_Challenge a:_ In the entries below, copy out everything from the line containing "scientific name: Festuca myuros var. myuros" down to the last line of the entries, with both of those lines included.

_Selected excerpt:_

____

The reliability of distribution transformers under lightning conditions has been a long standing subject of concern for both the users of distribution transformers and distribution transformer manufacturers. Lightning induced current surges and induced voltage surges from lightning related phenomena can cause winding failures in the high voltage windings of a single phase distribution transformer. As is set forth in "Low-Voltage-Side Current-Surge Phenomena In Single-Phase Distribution Transformer Systems" IEEE/PES T and D Conference and Exposition, Paper 86T&D553-2, September 1986, R. C. Dugan and S. D. Smith:
1) customer load is more susceptible to damage due to lightning-induced voltages under light load conditions;
2) at a given loading, systems with interlaced transformers cause higher lightning-induced voltages across customer loads than appear in systems with non-interlaced transformers; and
3) applying arresters across the non-interlaced low-voltage winding will increase the lightning-induced voltages across the customer load to nearly the same level that occurs with an interlaced transformer.
These findings were made during a comprehensive study which demonstrated the significance of system parameters in lightning-induced surges in distribution transformers. Interlaced windings can in fact make a distribution transformer less susceptible to certain failures that can be induced by the secondary side current surges created by lightning strokes to either the primary system or the secondary system. However, the initial manufacturing cost of interlaced windings as well as future cost of losses of single phase distribution transformers incorporating interlaced windings are significantly greater than compared to non-interlaced low-voltage windings. This difference could amount to as much as one millions dollars per year in total owning costs for a pole-mounted distribution transformer.
In an attempt to overcome the high cost associated with these interlaced windings in distribution transformers, lightning arresters have been applied across the two halves of the low-voltage windings of a non-interlaced distribution transformer in order to prevent the surge currents from entering the low-voltage windings. Moreover, it has been found that the use of internally applied MOV arresters in combination with externally applied spark gaps do in fact protect the secondary side of non-interlaced distribution transformers from lightning-induced surge currents.
However, as with interlaced windings, internally applied MOV arresters are expensive and therefore, add significantly to the manufacturing costs, and subsequently to the owning costs of distribution transformers. Additionally, and more importantly, externally applied spark gaps applied at the X1 and X3 terminals of pole-mounted distribution transformers, while being cost effective, are relatively unreliable and could result in the systems inability to prevent surge current from entering the low-voltage windings of the distribution transformer. Externally mounted spark gaps which are applied at the X1 and X3 bushings of distribution transformers must be set during or shortly after the installation of the transformer, and if the externally mounted spark gap's air gap is not properly set or damaged due to handling of the transformers, the externally applied spark gap could be rendered ineffective. Moreover, because the externally mounted spark gaps are in fact mounted on that portion of the X1 and X3 terminals which extend outside the tank of the pole-mounted distribution transformer, these externally mounted spark gaps will be subjected to adverse environmental conditions which could readily render the externally mounted spark gap ineffective. This would then allow lightning-induced current surges to enter the low-voltage windings thereby possibly resulting in the failure of the primary winding of the distribution transformer.

____

_Challenge b:_ According to the excerpt on lightning and distribution transformers, under what load conditions is customer load more susceptible to damage from lightning-induced voltages?

____

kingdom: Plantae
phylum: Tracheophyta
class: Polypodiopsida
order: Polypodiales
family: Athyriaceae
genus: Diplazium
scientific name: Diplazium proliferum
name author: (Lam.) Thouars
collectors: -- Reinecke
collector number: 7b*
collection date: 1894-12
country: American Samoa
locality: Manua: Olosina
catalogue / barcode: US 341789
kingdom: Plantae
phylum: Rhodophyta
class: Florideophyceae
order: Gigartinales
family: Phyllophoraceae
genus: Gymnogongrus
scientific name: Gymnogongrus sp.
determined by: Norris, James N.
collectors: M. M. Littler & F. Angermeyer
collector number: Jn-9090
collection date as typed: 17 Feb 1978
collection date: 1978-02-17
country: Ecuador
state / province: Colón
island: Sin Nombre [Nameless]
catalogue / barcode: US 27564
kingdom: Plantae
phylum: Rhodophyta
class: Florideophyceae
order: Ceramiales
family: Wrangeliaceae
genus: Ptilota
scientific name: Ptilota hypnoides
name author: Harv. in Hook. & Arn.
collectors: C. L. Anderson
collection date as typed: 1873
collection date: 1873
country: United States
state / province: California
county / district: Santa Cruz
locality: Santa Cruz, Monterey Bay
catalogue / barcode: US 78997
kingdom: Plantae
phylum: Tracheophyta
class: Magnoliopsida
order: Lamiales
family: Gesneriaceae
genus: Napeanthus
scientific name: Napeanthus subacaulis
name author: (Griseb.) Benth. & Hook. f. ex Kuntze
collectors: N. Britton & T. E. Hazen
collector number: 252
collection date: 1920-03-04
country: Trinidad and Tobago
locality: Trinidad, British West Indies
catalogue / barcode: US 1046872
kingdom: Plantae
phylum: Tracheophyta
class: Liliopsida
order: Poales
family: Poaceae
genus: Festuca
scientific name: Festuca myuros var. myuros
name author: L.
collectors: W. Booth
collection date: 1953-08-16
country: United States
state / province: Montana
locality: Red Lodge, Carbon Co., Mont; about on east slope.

____

_Answer a:_
scientific name: Festuca myuros var. myuros
name author: L.
collectors: W. Booth
collection date: 1953-08-16
country: United States
state / province: Montana
locality: Red Lodge, Carbon Co., Mont; about on east slope.

_Answer b:_ Under light load conditions.